À la fatigue physique s’ajoute donc celle mentale et à cause de la fatigue, la situation lui semble aujourd'hui beaucoup plus difficile à vivre qu'en mars dernier. Un sentiment qui l'empêche de dormir : "Je ne pense qu'à ma journée de travail et je me suis même surprise à me réveiller et à pleurer parce que je ne savais pas quoi faire de cette frustration et des sentiments que je ressens vis-à-vis de mon travail et de ma fatigue."

Cette soignante est arrivée à un point où elle s'interroge sur son avenir. "Je pense à quitter mon service actuel et même pour mon métier je me pose des questions, est-ce que c'est fait pour moi ?"

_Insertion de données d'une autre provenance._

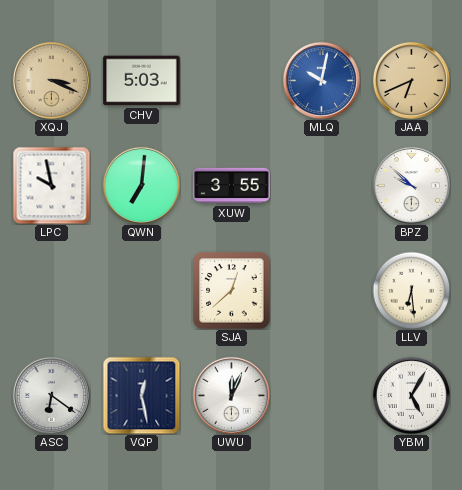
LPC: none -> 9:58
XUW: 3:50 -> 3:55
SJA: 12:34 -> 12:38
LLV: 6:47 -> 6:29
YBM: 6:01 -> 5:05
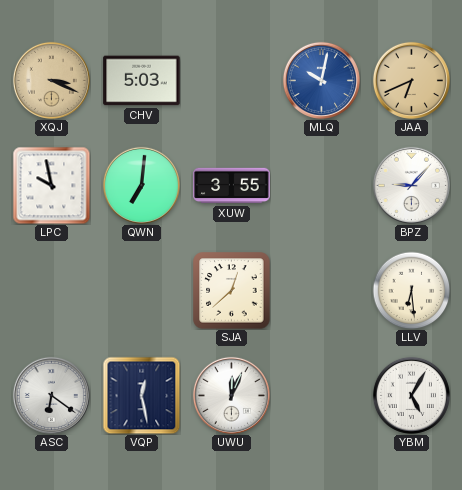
BPZ: 9:52 -> 9:07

Comme beaucoup, elle voudrait donc que cette crise passe vite. "On a hâte que ça se termine", dit-elle dans un sourire. En attendant, elle espère des renforts plus nombreux.

Pas de plan blanc mais une réorganisation 

C’est aussi ce que demandent les syndicats. "C’est de plus en plus compliqué, ça l’était déjà avant avec les fermetures de lits et le manque de budget mais le coronavirus a aggravé la situation et certains soignants sont en burn-out", dénonce Lydérim Boudersa. Le secrétaire général de FO santé au CHU de Lille demande à la direction de prendre des mesures pour aider le personnel.

L’établissement n’a pas encore activé son plan blanc - synonyme de mobilisation de tous les moyens humains et matériels - mais des opérations ont été déprogrammées et la direction a demandé au personnel, dans la mesure du possible, de repousser tout ou partie de ses congés. Les volontaires se verront attribuer une indemnisation compensatoire allant jusqu’à 200 euros par jour.